Des combats entre un groupe islamiste et l’armée, à Marawi, aux Philippines, le 9 juin. | Aaron Favila / AP

Editorial du « Monde ». Longtemps terre d’islam tolérante à la multitude de minorités ethniques et religieuses qui la caractérise, l’Asie du Sud-Est est, chaque jour davantage, en proie à l’islamisme et à sa ­dérive naturelle et violente qu’est le djihadisme. Tout se passe comme si, au fur et à mesure qu’elle perd du terrain au Moyen-Orient, en Syrie et en Irak, une organisation telle que l’Etat islamique (EI) faisait des adeptes en Asie du Sud-Est.

C’est une évolution qui inquiète tous les pays de la région. Un peu partout, le fondamentalisme musulman progresse, dans sa version wahhabite, importée d’Arabie saoudite, notamment. Mais chacun connaît ce lien de causalité quasi direct : l’islamisme est la base idéologique du djihadisme. Le fondamentalisme musulman précède le djihadisme, il en est le terreau fertile : sa rhétorique nourrit la violence djihadiste.

La crainte est de voir s’implanter une base djihadiste – comme à Rakka en Syrie ou à Mossoul en Irak – servant à la préparation d’attentats

D’où une inquiétude quasi générale que reflétaient les propos des ministres de la défense d’Asie du Sud-Est, réunis en juin à Singapour. La montée de l’islamisme est « la menace sécuritaire la plus importante » dans la région, déclarait le ministre de la défense singapourien, Ng Eng Hen. A l’heure où il parlait, l’armée philippine avait toutes les peines du monde à venir à bout du puissant groupe djihadiste, directement inspiré de l’EI, qui s’était emparé d’une partie de la ville de Marawi, sur l’Île de Mindanao.

Elle n’a pas encore neutralisé tout à fait ce groupe d’hommes bien entraînés, bien armés et comptant nombre d’étrangers – alliance inédite dans cette région de djihadistes venus d’ailleurs et d’islamistes locaux. Dans toute l’Asie du Sud-Est, la crainte est de voir s’implanter une base djihadiste – comme à Rakka en Syrie ou à Mossoul en Irak – servant à la préparation d’attentats et autres opérations violentes.

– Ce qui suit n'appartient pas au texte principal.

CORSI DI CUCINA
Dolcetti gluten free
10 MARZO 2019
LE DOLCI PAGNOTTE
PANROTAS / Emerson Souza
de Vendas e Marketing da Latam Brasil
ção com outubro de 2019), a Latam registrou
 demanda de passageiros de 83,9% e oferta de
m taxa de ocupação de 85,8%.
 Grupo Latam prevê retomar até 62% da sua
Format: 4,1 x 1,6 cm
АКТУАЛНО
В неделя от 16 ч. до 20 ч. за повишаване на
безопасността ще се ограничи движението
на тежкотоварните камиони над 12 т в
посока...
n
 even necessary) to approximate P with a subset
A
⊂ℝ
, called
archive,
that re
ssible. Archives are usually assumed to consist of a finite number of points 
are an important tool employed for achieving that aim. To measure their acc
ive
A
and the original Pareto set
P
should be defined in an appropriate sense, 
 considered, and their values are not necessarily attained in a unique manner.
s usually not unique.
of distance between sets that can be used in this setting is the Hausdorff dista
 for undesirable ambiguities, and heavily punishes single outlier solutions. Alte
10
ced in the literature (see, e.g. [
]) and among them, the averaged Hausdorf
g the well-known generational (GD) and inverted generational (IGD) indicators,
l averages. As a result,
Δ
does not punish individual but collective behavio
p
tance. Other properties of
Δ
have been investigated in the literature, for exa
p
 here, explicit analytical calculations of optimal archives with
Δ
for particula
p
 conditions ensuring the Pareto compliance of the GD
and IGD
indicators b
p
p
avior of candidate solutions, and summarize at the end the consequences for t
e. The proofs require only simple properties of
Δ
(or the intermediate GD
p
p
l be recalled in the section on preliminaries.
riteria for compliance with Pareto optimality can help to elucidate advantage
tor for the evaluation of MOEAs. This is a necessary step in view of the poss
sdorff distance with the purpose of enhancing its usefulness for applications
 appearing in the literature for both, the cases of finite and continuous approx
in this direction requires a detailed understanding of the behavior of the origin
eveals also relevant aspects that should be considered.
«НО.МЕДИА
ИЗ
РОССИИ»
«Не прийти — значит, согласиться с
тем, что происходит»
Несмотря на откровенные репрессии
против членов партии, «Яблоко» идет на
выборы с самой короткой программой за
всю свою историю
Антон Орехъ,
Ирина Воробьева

L’Indonésie a connu le terrorisme islamiste dans les années qui ont immédiatement suivi les attaques du 11 septembre 2001 aux Etats-Unis. Mais elle est maintenant le théâtre d’une évolution politico-religieuse lourde de dangers à venir. La troisième plus grande démocratie du monde – 255 millions d’habitants, dont 87 % de musulmans – connaît une montée en force de l’islamisme.

L’enjeu indonésien

Depuis des siècles, elle pratique un islam tolérant, mâtiné de coutumes locales, respectueux de toutes les minorités religieuses. Aujourd’hui, les mouvements fondamentalistes progressent. En témoigne la récente condamnation à deux ans de prison pour blasphème de l’ancien gouverneur de la région de ­Djakarta, Basuki Purnama, un protestant d’origine chinoise, qui avait osé citer une sourate du Coran.

En un sens, les autorités centrales portent une part de responsabilité dans l’éruption fondamentaliste actuelle dans le pays. En 2001, elles ont autorisé la ­pratique de la charia – la loi islamique – dans la province d’Aceh. C’était un ­premier accroc à une tradition indonésienne d’aimable libéralisme religieux. Depuis, le wahhabisme a gagné d’autres régions d’Indonésie, à mesure que les universités du Golfe forment (ou plutôt « déforment ») des milliers de jeunes Indonésiens.

Heureusement, une majorité d’Indonésiens résiste. De grandes associations de musulmans modérés se battent avec détermination contre la poussée islamiste. Une partie déterminante se joue ainsi dans le plus grand pays musulman du monde. Il faut la suivre de près. Parce que l’Europe ne sait que trop que le djihadisme n’a pas de frontières.